[[ Data for analysis, beginning ]]

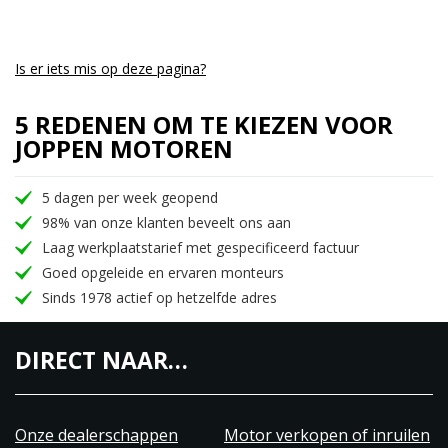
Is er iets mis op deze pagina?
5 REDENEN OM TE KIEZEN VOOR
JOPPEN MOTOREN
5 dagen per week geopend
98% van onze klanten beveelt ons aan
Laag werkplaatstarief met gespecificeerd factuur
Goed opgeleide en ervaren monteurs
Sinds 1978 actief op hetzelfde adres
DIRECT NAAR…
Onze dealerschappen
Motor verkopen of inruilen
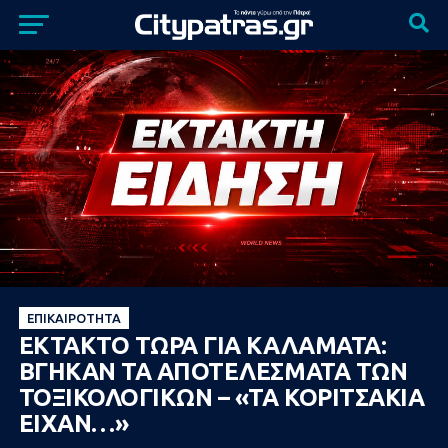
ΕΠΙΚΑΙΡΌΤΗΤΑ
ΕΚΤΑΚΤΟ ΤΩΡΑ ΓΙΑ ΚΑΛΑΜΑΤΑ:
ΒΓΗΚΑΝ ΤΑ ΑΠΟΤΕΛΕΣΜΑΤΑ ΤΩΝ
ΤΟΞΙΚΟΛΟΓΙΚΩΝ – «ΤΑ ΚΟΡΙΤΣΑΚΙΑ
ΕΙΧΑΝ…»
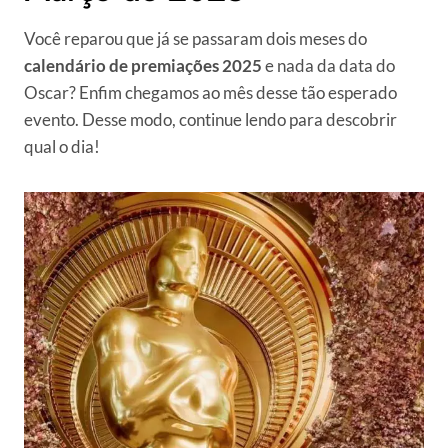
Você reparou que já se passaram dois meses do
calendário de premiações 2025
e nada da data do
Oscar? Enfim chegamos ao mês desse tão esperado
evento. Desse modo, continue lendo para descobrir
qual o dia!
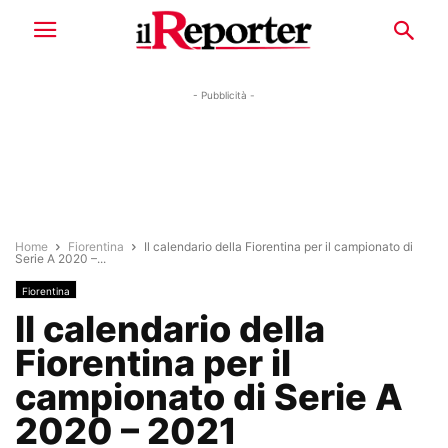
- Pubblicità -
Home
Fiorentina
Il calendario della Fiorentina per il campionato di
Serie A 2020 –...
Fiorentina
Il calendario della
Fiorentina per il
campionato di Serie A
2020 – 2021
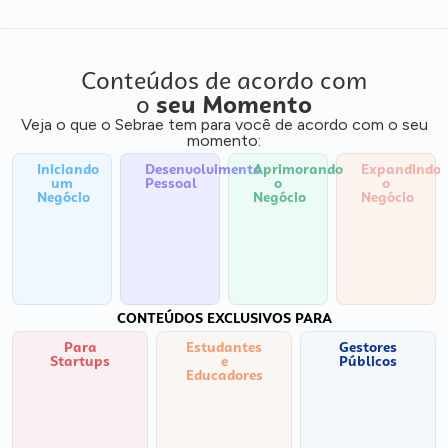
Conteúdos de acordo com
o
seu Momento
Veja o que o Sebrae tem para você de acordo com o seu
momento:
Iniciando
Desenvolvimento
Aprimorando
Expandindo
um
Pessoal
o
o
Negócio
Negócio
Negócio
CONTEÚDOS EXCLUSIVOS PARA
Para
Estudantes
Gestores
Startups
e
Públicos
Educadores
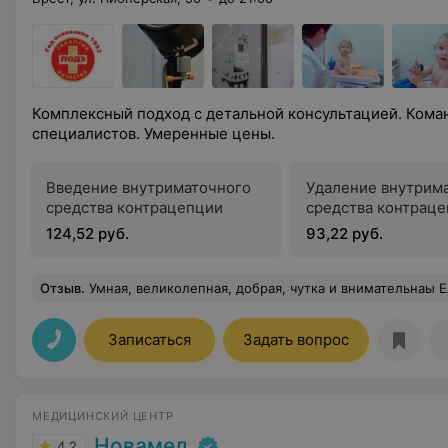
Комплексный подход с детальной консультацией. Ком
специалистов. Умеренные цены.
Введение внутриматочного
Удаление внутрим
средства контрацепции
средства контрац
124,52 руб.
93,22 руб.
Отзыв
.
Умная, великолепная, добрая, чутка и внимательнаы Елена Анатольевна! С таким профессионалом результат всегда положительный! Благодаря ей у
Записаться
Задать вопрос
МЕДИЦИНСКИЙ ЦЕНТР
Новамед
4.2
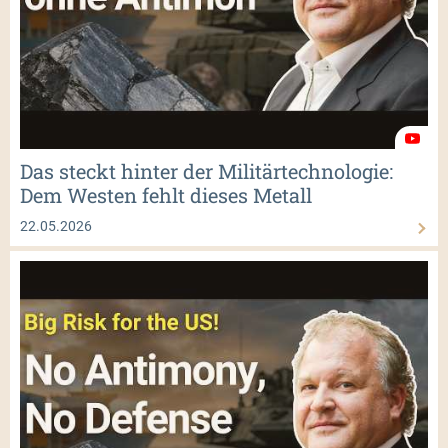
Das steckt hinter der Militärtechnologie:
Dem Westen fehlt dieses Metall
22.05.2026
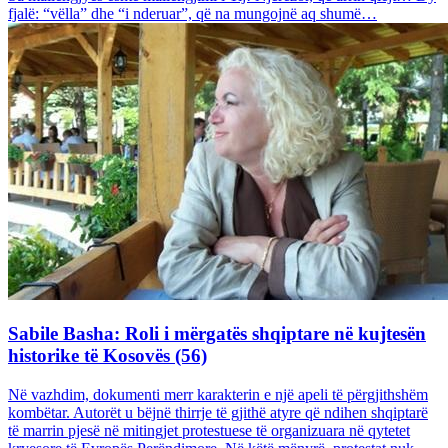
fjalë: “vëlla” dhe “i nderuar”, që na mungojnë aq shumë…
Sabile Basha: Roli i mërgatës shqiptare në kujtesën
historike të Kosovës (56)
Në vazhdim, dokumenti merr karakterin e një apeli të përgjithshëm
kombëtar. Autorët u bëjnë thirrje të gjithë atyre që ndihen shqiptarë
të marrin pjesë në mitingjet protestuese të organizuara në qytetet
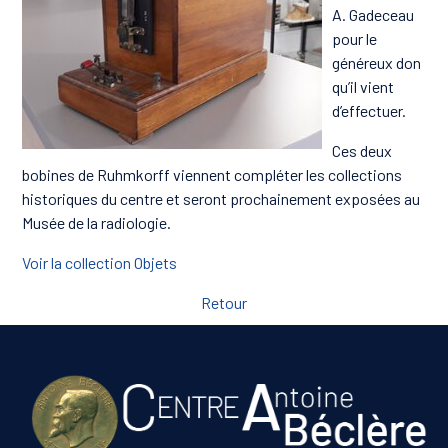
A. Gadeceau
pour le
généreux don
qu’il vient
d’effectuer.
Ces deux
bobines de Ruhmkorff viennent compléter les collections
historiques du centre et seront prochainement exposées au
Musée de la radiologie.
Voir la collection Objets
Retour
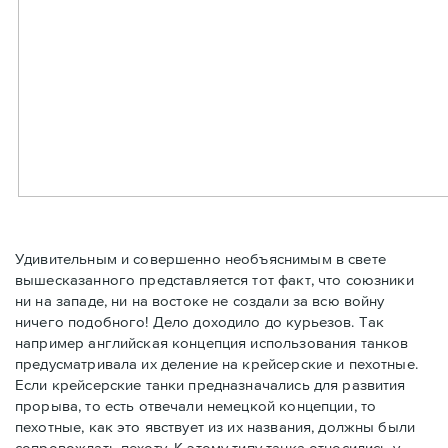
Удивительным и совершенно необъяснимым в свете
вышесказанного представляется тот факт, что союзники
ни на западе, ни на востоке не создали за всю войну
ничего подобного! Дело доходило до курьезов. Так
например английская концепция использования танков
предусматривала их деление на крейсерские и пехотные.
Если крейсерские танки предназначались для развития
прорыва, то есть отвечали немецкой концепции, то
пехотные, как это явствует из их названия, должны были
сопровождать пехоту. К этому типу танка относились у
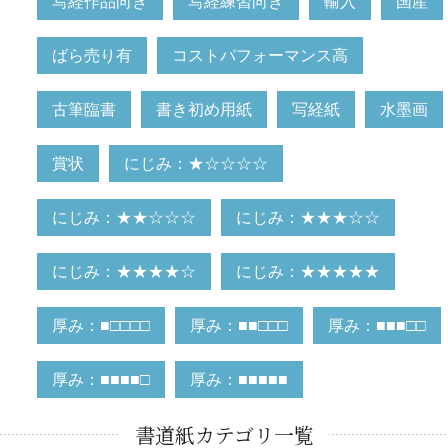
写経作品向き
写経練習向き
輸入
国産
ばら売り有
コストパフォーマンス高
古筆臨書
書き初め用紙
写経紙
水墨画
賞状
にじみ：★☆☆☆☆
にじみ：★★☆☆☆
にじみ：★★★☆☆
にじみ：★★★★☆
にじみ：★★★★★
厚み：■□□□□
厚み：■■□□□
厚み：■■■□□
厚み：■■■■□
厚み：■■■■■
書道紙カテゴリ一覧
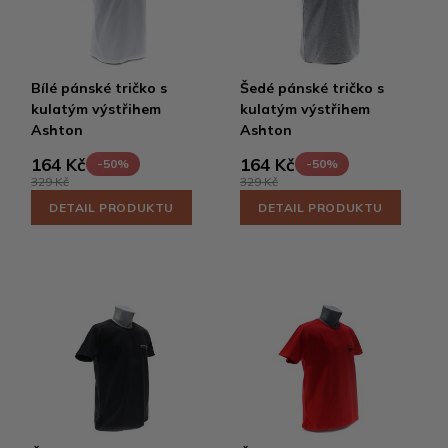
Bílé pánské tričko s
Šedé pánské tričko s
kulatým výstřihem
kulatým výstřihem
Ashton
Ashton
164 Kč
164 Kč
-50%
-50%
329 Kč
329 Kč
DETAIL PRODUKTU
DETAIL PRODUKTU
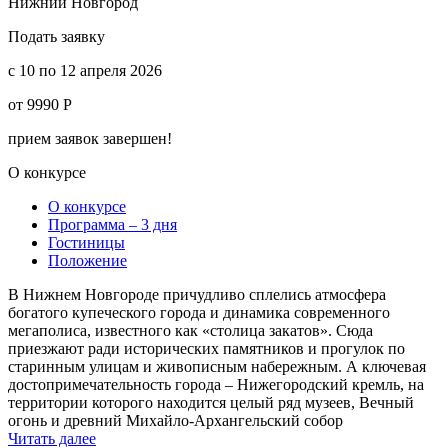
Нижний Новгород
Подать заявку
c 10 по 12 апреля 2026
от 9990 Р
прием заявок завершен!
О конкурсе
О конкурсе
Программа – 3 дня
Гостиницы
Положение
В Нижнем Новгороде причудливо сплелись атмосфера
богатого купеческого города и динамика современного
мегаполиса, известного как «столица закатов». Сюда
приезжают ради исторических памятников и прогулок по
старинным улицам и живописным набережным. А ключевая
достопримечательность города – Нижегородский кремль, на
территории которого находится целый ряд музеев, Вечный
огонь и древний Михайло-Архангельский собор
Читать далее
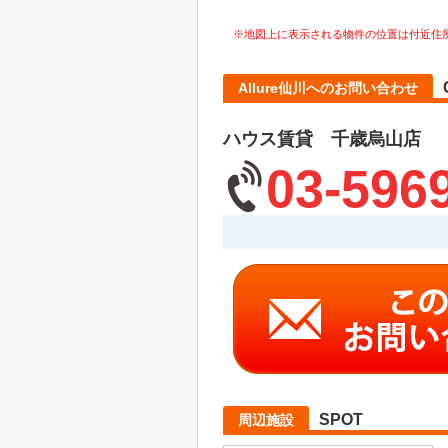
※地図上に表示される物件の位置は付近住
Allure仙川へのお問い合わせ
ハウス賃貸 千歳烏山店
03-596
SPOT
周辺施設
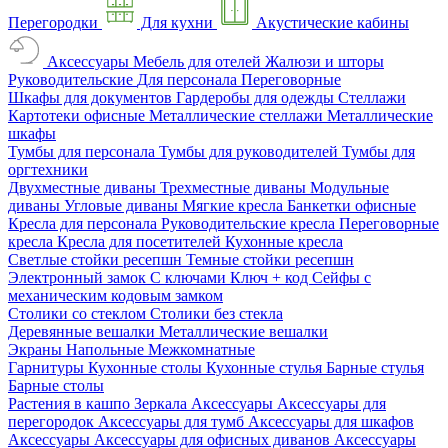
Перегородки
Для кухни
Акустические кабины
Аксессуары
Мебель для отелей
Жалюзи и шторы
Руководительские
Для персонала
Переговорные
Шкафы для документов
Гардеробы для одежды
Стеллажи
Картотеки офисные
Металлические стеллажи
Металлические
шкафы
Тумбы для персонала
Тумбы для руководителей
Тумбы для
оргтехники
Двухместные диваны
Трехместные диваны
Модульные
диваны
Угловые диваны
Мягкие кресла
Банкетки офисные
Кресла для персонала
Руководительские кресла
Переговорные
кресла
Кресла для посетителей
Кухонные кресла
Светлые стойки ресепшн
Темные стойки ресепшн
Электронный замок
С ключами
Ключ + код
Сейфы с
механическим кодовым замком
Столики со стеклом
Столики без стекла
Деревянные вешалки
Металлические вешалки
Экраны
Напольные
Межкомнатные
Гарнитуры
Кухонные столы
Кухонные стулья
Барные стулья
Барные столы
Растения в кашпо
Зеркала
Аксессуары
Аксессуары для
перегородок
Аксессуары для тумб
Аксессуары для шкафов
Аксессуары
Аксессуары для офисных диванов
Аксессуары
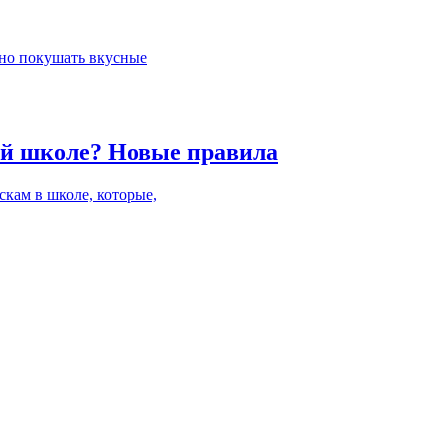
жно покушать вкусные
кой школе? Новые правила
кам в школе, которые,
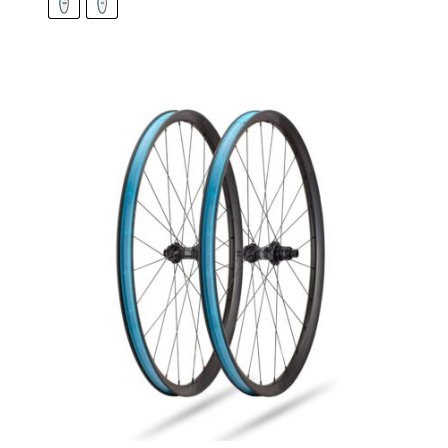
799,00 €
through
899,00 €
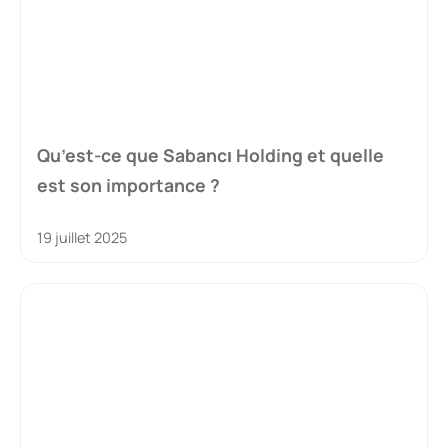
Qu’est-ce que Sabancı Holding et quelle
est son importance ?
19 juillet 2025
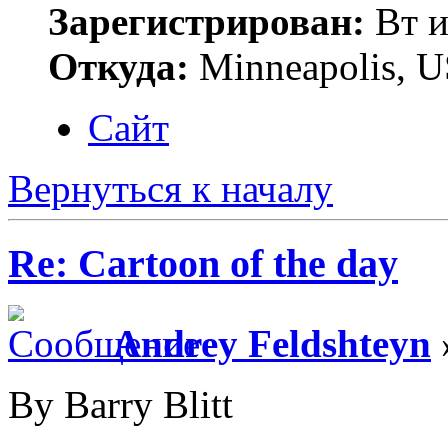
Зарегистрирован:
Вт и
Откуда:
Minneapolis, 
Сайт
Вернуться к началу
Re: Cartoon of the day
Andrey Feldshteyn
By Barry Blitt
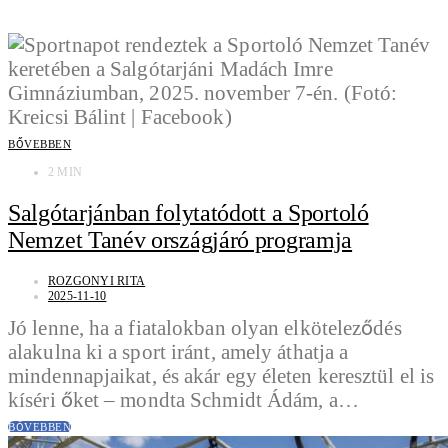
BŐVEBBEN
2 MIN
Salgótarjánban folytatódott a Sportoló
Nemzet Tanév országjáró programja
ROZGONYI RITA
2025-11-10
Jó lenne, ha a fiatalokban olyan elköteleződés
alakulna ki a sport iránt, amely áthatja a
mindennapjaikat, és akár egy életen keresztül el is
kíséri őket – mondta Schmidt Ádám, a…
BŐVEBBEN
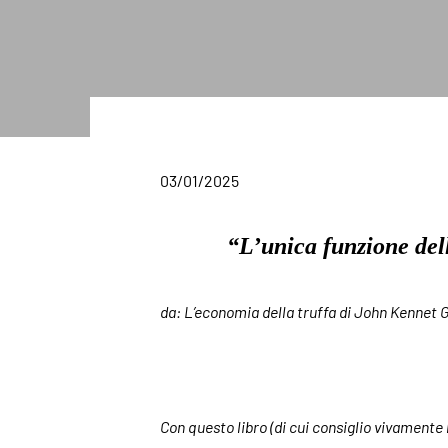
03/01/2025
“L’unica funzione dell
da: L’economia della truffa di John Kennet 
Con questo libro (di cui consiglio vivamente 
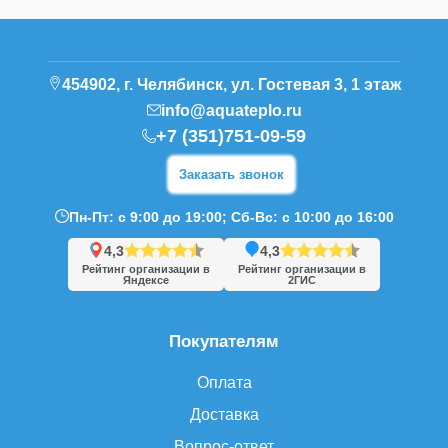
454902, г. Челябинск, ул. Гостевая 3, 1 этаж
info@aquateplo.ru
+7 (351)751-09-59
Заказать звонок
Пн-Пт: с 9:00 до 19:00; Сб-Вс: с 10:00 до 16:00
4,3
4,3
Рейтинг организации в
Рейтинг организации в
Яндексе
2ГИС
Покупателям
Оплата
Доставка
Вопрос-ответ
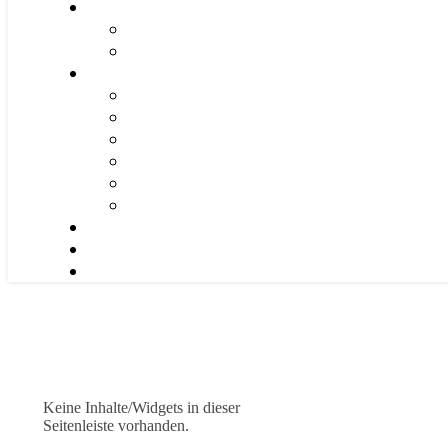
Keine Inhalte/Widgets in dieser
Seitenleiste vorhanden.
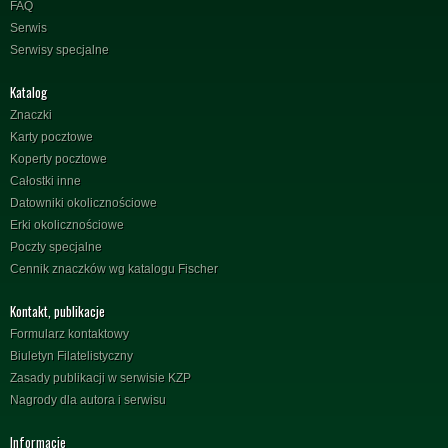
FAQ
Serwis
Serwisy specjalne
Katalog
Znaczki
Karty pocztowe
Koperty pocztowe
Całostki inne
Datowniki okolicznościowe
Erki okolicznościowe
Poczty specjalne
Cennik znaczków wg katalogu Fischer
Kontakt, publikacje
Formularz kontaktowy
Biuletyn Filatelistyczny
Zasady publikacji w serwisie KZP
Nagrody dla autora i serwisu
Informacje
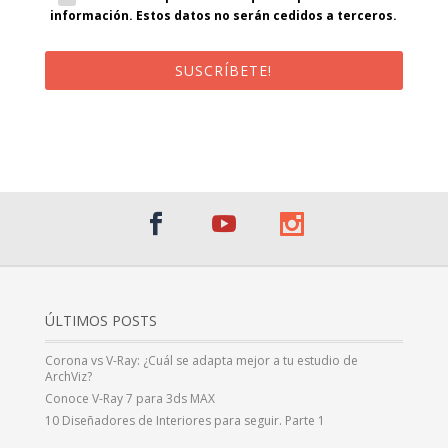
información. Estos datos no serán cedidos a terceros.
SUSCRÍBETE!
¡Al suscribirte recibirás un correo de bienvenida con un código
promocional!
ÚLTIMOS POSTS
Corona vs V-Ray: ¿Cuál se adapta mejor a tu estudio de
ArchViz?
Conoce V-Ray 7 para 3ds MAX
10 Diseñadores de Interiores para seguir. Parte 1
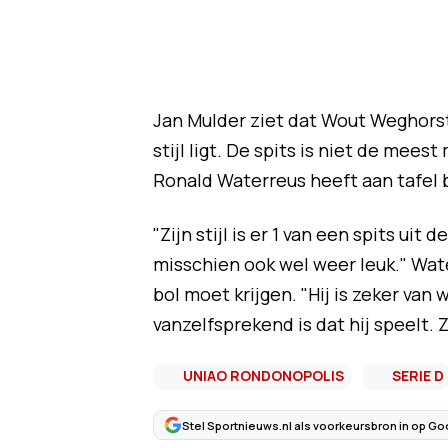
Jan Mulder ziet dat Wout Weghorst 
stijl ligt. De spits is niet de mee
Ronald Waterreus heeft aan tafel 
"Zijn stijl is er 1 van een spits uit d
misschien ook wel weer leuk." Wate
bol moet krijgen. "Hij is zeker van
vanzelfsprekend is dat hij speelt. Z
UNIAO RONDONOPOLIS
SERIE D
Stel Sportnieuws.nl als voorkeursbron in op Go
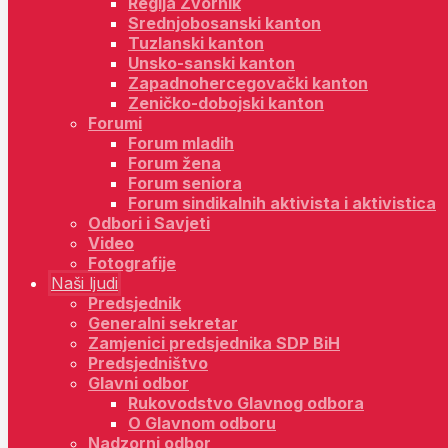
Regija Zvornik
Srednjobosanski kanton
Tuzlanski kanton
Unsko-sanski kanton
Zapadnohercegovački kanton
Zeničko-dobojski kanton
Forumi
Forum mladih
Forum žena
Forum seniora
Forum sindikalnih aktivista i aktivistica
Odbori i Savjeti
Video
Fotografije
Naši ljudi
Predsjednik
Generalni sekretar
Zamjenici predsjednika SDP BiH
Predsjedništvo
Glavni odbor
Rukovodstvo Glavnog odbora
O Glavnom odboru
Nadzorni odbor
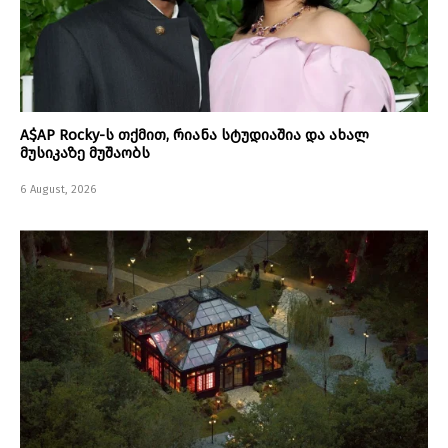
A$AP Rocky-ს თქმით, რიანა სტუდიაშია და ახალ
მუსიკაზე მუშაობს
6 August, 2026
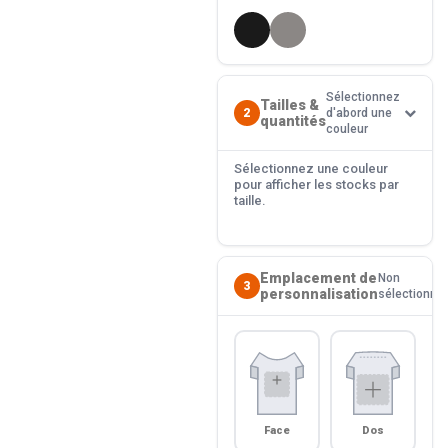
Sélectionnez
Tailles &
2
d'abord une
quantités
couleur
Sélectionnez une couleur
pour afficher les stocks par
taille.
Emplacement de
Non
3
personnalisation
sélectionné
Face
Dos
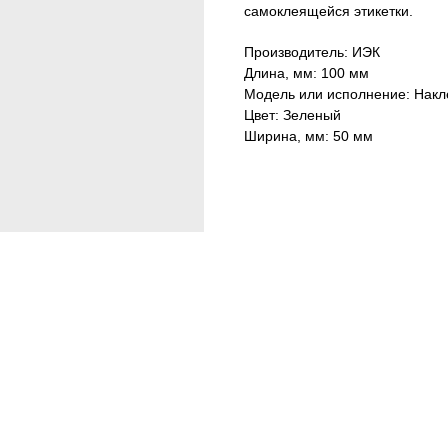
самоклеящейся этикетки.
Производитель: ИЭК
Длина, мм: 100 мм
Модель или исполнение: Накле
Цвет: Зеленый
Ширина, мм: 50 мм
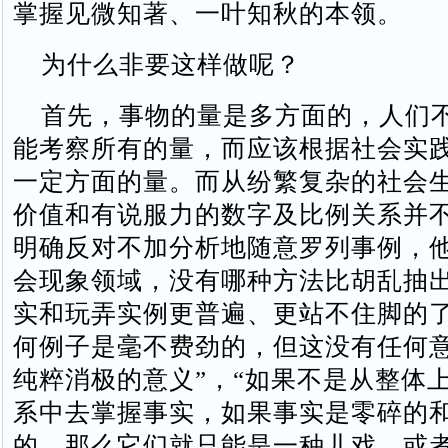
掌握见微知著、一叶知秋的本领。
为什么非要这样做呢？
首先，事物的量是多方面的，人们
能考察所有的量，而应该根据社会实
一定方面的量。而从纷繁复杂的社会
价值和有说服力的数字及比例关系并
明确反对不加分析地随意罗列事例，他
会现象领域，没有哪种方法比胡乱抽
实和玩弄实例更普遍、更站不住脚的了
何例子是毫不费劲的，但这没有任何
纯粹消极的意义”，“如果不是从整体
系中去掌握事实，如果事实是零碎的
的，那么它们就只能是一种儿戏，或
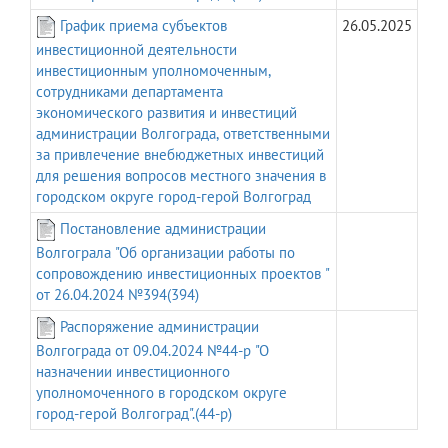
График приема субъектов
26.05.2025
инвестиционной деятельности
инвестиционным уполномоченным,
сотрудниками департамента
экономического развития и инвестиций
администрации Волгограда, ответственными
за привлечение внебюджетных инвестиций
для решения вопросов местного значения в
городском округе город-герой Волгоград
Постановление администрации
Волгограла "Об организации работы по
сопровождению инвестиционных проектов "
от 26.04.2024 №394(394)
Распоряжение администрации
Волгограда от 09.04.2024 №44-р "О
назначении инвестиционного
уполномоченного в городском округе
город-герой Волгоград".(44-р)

[[ Data for analysis, end ]]

Among the entries above, copy exactly the stretch from the line holding "pour afficher les stocks par" through the line holding "для решения вопросов местного значения в", leaving out any pictures.

- Solution for this problem
pour afficher les stocks par
taille.
Emplacement de
Non
3
personnalisation
sélectionné
Face
Dos
самоклеящейся этикетки.
Производитель: ИЭК
Длина, мм: 100 мм
Модель или исполнение: Накле
Цвет: Зеленый
Ширина, мм: 50 мм
掌握见微知著、一叶知秋的本领。
为什么非要这样做呢？
首先，事物的量是多方面的，人们
能考察所有的量，而应该根据社会实
一定方面的量。而从纷繁复杂的社会
价值和有说服力的数字及比例关系并
明确反对不加分析地随意罗列事例，他
会现象领域，没有哪种方法比胡乱抽
实和玩弄实例更普遍、更站不住脚的了
何例子是毫不费劲的，但这没有任何
纯粹消极的意义”，“如果不是从整体
系中去掌握事实，如果事实是零碎的
的，那么它们就只能是一种儿戏，或
График приема субъектов
26.05.2025
инвестиционной деятельности
инвестиционным уполномоченным,
сотрудниками департамента
экономического развития и инвестиций
администрации Волгограда, ответственными
за привлечение внебюджетных инвестиций
для решения вопросов местного значения в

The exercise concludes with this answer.